** START OF Supplied text **
Re: Intermittent buildfarm failures on wrasse

From: Andres Freund <andres(at)anarazel(dot)de>
To: David Rowley <dgrowleyml(at)gmail(dot)com>, Tom Lane <tgl(at)sss(dot)pgh(dot)pa(dot)us>
Cc: Peter Geoghegan <pg(at)bowt(dot)ie>, PostgreSQL Hackers <pgsql-hackers(at)lists(dot)postgresql(dot)org>
Subject: Re: Intermittent buildfarm failures on wrasse
Date: 2022-04-13 23:13:07
Message-ID: 9F59C4BB-3C82-44B0-9B10-4A2CCC3DE552@anarazel.de
Views: Raw Message | Whole Thread | Download mbox | Resend email
Thread:
Lists: pgsql-hackers

Hi,

On April 13, 2022 7:06:33 PM EDT, David Rowley <dgrowleyml(at)gmail(dot)com> wrote:
>On Thu, 14 Apr 2022 at 10:54, Tom Lane <tgl(at)sss(dot)pgh(dot)pa(dot)us> wrote:
>> After a bit more navel-contemplation I see a way that the pgstats
>> work could have changed timing in this area. We used to have a
>> rate limit on how often stats reports would be sent to the
>> collector, which'd ensure half a second or so delay before a
>> transaction's change counts became visible to the autovac daemon.
** END OF Supplied text **
** START OF Provided data **
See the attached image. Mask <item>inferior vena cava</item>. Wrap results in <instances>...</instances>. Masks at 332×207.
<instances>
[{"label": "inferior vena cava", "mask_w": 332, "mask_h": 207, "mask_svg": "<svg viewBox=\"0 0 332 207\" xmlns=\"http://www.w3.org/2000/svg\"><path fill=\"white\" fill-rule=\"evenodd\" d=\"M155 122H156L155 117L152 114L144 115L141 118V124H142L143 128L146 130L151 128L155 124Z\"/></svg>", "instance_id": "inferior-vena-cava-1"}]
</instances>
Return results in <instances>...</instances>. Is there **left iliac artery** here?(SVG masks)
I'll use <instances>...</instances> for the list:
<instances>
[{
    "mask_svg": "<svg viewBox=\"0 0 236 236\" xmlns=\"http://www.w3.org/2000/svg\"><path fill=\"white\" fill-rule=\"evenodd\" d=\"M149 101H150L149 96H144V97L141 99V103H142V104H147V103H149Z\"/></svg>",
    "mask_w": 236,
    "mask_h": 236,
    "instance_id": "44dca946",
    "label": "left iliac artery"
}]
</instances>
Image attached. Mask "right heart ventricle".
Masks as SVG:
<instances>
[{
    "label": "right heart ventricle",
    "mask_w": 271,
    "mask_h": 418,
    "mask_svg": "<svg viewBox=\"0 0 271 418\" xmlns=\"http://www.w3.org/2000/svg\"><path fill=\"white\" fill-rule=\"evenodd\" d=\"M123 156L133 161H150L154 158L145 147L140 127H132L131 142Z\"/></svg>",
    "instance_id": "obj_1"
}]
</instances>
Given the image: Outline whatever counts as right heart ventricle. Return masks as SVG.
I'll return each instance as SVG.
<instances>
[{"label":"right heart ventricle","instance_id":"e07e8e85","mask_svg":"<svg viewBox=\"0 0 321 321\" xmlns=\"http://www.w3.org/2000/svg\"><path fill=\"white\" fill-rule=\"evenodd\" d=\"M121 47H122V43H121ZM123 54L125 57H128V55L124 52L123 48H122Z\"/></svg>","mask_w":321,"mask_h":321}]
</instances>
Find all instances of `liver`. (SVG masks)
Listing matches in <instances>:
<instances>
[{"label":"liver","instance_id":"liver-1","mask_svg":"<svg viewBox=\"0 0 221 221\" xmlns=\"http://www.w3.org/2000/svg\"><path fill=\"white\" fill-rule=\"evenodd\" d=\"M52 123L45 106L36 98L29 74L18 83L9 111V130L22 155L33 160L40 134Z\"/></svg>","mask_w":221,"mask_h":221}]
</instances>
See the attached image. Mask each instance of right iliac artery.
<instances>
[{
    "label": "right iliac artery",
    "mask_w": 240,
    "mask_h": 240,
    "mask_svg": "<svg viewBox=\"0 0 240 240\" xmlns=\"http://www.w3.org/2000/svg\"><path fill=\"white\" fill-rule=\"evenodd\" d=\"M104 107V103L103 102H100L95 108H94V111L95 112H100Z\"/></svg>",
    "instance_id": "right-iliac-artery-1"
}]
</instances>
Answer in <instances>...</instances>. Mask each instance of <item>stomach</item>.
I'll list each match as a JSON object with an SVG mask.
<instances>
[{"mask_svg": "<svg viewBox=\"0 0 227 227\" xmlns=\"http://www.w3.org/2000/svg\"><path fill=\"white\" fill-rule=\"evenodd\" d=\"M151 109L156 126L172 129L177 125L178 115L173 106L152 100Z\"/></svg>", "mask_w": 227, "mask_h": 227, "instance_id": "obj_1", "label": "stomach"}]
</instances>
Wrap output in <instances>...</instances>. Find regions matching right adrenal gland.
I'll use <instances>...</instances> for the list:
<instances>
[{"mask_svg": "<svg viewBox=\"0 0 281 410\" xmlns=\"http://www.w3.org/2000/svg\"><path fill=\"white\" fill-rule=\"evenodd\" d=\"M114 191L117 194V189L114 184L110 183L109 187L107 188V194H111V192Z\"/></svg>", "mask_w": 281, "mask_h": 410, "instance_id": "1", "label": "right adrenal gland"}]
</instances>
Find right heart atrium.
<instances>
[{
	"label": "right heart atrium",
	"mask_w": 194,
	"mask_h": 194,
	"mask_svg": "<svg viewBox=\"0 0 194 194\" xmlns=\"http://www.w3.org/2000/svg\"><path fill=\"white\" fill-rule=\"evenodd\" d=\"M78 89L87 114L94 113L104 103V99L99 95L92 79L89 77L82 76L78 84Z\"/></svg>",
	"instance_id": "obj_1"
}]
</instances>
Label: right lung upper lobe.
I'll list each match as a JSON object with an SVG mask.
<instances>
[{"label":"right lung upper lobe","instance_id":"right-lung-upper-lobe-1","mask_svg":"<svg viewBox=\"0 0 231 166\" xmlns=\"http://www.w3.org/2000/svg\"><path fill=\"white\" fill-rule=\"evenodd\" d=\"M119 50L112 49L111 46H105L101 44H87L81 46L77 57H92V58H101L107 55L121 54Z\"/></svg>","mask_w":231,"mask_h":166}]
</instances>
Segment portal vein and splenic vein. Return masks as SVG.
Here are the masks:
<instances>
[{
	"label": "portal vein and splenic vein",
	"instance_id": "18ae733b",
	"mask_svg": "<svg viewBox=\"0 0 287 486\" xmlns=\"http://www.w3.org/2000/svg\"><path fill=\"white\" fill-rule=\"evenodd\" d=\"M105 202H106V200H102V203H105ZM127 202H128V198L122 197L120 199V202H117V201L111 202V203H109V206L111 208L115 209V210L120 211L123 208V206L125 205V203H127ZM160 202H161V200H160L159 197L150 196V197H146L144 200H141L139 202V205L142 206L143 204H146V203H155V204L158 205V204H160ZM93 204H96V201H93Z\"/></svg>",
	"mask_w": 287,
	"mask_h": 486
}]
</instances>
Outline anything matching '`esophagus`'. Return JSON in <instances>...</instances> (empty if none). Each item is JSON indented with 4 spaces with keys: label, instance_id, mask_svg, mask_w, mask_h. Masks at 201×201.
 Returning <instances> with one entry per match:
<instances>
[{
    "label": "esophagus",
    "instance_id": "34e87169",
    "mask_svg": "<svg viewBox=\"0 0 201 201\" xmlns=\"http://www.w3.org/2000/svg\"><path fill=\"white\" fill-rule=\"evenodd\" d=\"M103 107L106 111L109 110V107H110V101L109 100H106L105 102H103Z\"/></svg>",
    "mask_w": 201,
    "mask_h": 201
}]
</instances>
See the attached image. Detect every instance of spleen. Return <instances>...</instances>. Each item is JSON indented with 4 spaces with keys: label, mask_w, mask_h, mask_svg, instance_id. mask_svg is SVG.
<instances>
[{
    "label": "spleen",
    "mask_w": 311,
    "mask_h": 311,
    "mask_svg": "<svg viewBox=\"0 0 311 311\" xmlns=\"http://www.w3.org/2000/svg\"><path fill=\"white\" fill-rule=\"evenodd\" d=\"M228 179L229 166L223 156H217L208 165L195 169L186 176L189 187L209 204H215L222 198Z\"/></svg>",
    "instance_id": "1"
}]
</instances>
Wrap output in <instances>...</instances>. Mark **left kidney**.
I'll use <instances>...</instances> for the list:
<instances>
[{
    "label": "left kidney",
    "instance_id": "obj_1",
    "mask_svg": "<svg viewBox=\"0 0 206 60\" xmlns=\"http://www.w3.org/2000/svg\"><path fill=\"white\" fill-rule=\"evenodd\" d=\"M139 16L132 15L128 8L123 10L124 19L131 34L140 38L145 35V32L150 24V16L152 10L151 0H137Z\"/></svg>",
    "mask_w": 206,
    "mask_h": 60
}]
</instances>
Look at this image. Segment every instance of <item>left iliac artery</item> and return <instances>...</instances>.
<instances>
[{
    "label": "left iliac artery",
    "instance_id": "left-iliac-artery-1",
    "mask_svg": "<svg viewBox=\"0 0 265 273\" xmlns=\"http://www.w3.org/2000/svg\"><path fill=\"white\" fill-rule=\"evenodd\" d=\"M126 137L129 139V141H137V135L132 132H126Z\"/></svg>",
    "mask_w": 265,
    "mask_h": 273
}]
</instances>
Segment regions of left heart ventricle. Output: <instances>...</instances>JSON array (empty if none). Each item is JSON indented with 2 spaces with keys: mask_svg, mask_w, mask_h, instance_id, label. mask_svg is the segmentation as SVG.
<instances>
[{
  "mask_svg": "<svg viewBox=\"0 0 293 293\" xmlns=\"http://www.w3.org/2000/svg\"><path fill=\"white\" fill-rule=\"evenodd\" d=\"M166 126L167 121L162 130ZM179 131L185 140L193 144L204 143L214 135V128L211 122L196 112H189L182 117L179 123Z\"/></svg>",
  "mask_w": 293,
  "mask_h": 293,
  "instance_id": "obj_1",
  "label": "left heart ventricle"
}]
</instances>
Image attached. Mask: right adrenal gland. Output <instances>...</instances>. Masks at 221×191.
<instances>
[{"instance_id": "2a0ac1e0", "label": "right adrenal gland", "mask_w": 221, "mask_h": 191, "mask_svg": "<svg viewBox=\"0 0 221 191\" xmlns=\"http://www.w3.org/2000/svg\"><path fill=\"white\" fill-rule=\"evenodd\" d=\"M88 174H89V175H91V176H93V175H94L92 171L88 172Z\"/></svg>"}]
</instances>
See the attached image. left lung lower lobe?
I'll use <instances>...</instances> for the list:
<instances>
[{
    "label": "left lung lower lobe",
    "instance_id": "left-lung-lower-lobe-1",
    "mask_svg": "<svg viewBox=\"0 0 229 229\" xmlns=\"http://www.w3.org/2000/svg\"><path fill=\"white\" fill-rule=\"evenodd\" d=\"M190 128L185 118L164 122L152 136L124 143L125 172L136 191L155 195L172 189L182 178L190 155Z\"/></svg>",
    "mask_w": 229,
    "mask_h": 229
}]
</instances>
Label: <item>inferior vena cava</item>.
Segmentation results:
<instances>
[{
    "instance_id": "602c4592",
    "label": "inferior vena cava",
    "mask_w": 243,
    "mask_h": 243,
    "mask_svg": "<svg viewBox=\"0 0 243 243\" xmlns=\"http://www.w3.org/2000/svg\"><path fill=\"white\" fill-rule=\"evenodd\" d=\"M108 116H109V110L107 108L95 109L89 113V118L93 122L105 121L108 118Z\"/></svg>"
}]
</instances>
** END OF Provided data **
**Tasks to perform**:
1 – According to the mailing list message, what limit did the stats system use to have that delayed a transaction's change counts from reaching the autovac daemon?
2 – Reproduce the part of the mailing list message starting with "On April 13, 2022" and going on through "the autovac daemon.".
The records are material separate from the mailing list message.

**Task-by-task outputs**:
1 – A rate limit on how often stats reports would be sent to the collector.

2 –
On April 13, 2022 7:06:33 PM EDT, David Rowley <dgrowleyml(at)gmail(dot)com> wrote:
>On Thu, 14 Apr 2022 at 10:54, Tom Lane <tgl(at)sss(dot)pgh(dot)pa(dot)us> wrote:
>> After a bit more navel-contemplation I see a way that the pgstats
>> work could have changed timing in this area. We used to have a
>> rate limit on how often stats reports would be sent to the
>> collector, which'd ensure half a second or so delay before a
>> transaction's change counts became visible to the autovac daemon.